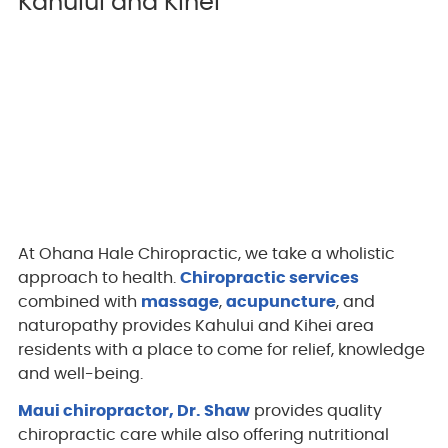
Kahului and Kihei
At Ohana Hale Chiropractic, we take a wholistic
approach to health.
Chiropractic services
combined with
massage
,
acupuncture
, and
naturopathy provides Kahului and Kihei area
residents with a place to come for relief, knowledge
and well-being.
Maui chiropractor, Dr. Shaw
provides quality
chiropractic care while also offering nutritional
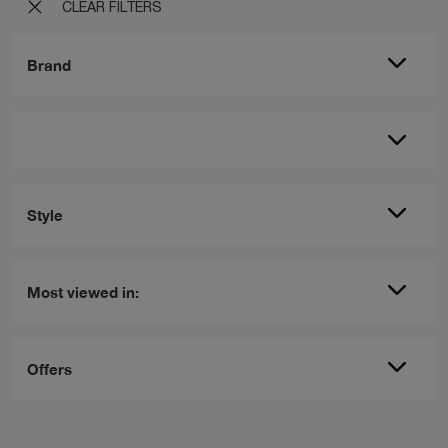
CLEAR FILTERS
Brand
Style
Most viewed in:
Offers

::::::

Every line where "with" appears must be returned from the listing above.

* **Task solution**
combined with
residents with a place to come for relief, knowledge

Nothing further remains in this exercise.